Oh no, don’t tell me Neveldine and Taylor broke up, because this thing is directed by Mark Neveldine alone, with no involvement by Taylor at all! It’s still very much keeping in tone with the other films the man has been involved in, so it’s loud, dumb, silly, and fast. Or to say it in other words, this is very much what you’d expect from a Neveldine exorcism movie: lots of camera shaking, no time for that pesky “introducing characters” business, priest dialogue so bad you have to admire Andersson in particular for delivering it without breaking down with the giggles, and basically no second on screen wasted on building an atmosphere, a mood of dread or anything else you’d want in a horror film. Subtlety – even the very mild kind – is not a thing Neveldine does, the tiny little fact notwithstanding that a bit of it just might be absolutely necessary to make a decent horror movie.

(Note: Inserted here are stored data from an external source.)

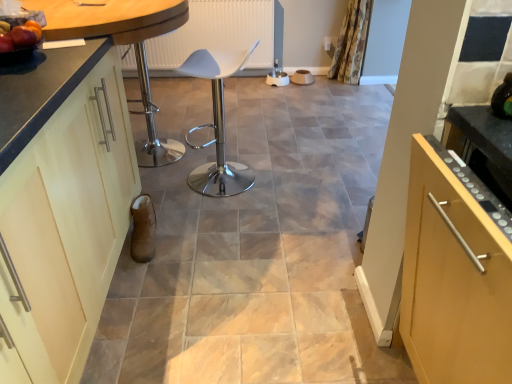
Question: Can you confirm if white plastic chair at center is shorter than floral fabric curtain at upper right?

Choices:
 (A) yes
 (B) no

Answer: (B)

Question: Is white plastic chair at center bigger than floral fabric curtain at upper right?

Choices:
 (A) yes
 (B) no

Answer: (A)

Question: Is white plastic chair at center closer to the viewer compared to floral fabric curtain at upper right?

Choices:
 (A) no
 (B) yes

Answer: (B)

Question: Is white plastic chair at center directly adjacent to floral fabric curtain at upper right?

Choices:
 (A) yes
 (B) no

Answer: (B)

Question: Is white plastic chair at center positioned beyond the bounds of floral fabric curtain at upper right?

Choices:
 (A) yes
 (B) no

Answer: (A)

Question: Is there a large distance between white plastic chair at center and floral fabric curtain at upper right?

Choices:
 (A) yes
 (B) no

Answer: (A)

Question: Can you confirm if white plastic chair at center is smaller than matte cream cabinet at left?

Choices:
 (A) yes
 (B) no

Answer: (A)

Question: Is the position of white plastic chair at center more distant than that of matte cream cabinet at left?

Choices:
 (A) yes
 (B) no

Answer: (A)

Question: Would you say white plastic chair at center is outside matte cream cabinet at left?

Choices:
 (A) yes
 (B) no

Answer: (A)

Question: Would you say matte cream cabinet at left is part of white plastic chair at center's contents?

Choices:
 (A) no
 (B) yes

Answer: (A)

Question: Is white plastic chair at center turned away from matte cream cabinet at left?

Choices:
 (A) no
 (B) yes

Answer: (A)

Question: Is white plastic chair at center oriented towards matte cream cabinet at left?

Choices:
 (A) yes
 (B) no

Answer: (B)

Question: Is white plastic chair at center facing towards matte black countertop at left?

Choices:
 (A) yes
 (B) no

Answer: (A)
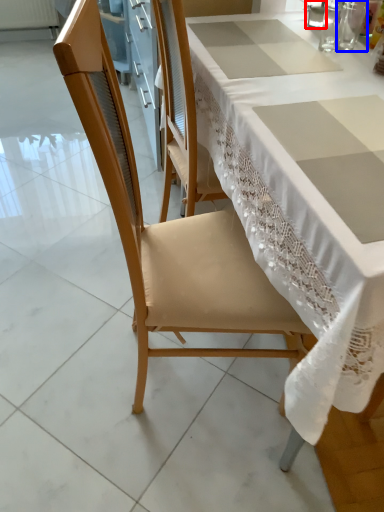
Question: Which object is further to the camera taking this photo, tableware (highlighted by a red box) or tableware (highlighted by a blue box)?

Choices:
 (A) tableware
 (B) tableware

Answer: (A)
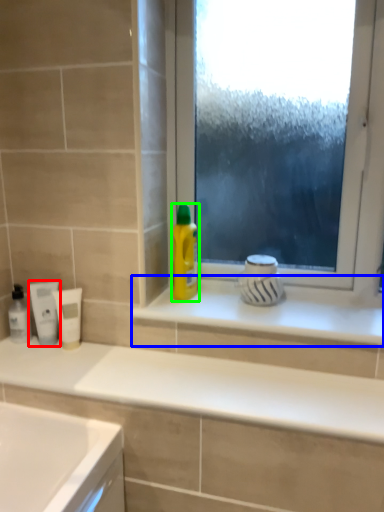
Question: Based on their relative distances, which object is nearer to mouthwash (highlighted by a red box)? Choose from window sill (highlighted by a blue box) and cleaning product (highlighted by a green box).

Choices:
 (A) window sill
 (B) cleaning product

Answer: (B)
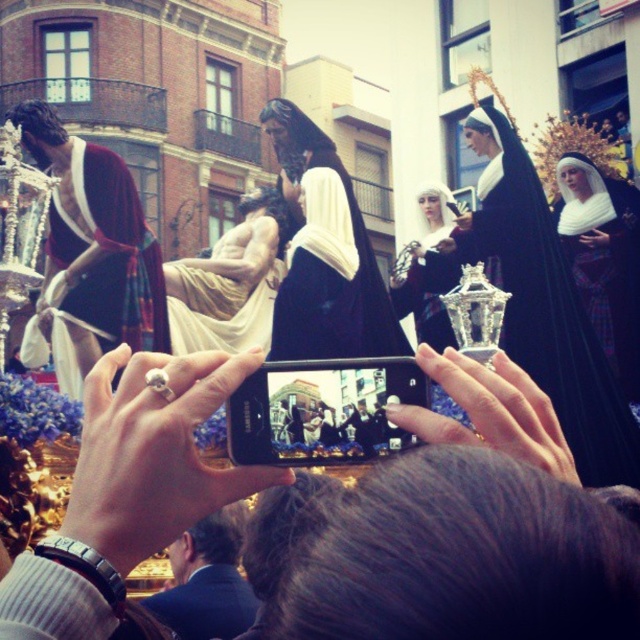
You are a photographer trying to capture the entire scene in your photo. You notice the black velvet nun at upper center and the matte black statue at left. Based on their positions, which one is closer to the bottom of the image?

The black velvet nun at upper center is below the matte black statue at left, so it is closer to the bottom of the image.

You are standing in the street scene and want to take a photo of the black velvet robe at center. Based on the phone screen preview, where should you aim your camera to capture the robe in the center of the photo?

The black velvet robe at center is located at point (324, 253), so you should aim your camera at that coordinate to center the robe in your photo.

You are a photographer trying to capture the entire scene of the religious procession. You notice the black velvet nun at upper center and the matte black statue at left. Which object is closer to the camera, and will it block the view of the other when taking the photo?

The black velvet nun at upper center is in front of the matte black statue at left, so it is closer to the camera and will block the view of the statue.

Instead, The Vatican Tapes is basically screeching in its audience’s ears right from the start – seriously, it doesn’t even take half an hour until the attempted baby drowning, and the film gets less subtle by the second from there on out, inventing an interpretation of Catholic theology that has little to do with Catholicism and much more with the usual fixation on the Revelations so typical of US evangelicals and – alas – the last wave of exorcism films, which is a bit of a shame given how much there would be to mine in Christian mythology if filmmakers would only care to dip into other parts than those everybody else uses. Why, as Asmodexia demonstrated, you can even use the damn Revelations and still do something interesting with them if you mix them with something else. But I digress.

On the positive side, the film’s race car speed does make it impossible for it to become as boring as most other exorcism films of the last wave have been, with hardly five minutes going by without something supposedly creepy that in Neveldine’s hands turns pretty darn hilarious happening. When Dudley doesn’t contort her face and body in various impressive ways (seriously, she’s pretty unconvincing as what she’s supposed to be, but that’s probably more the fault of script and direction than anything else, and at least she’s applying herself with great enthusiasm), the priests spout the worst dialogue ever, and if that isn’t happening, something or other is telekinetically crashing into something (or other) else.

As a horror comedy with a lot of loud, dumb stuff happening, The Vatican Tapes is actually golden; it’s just too bad it isn’t supposed to be a comedy.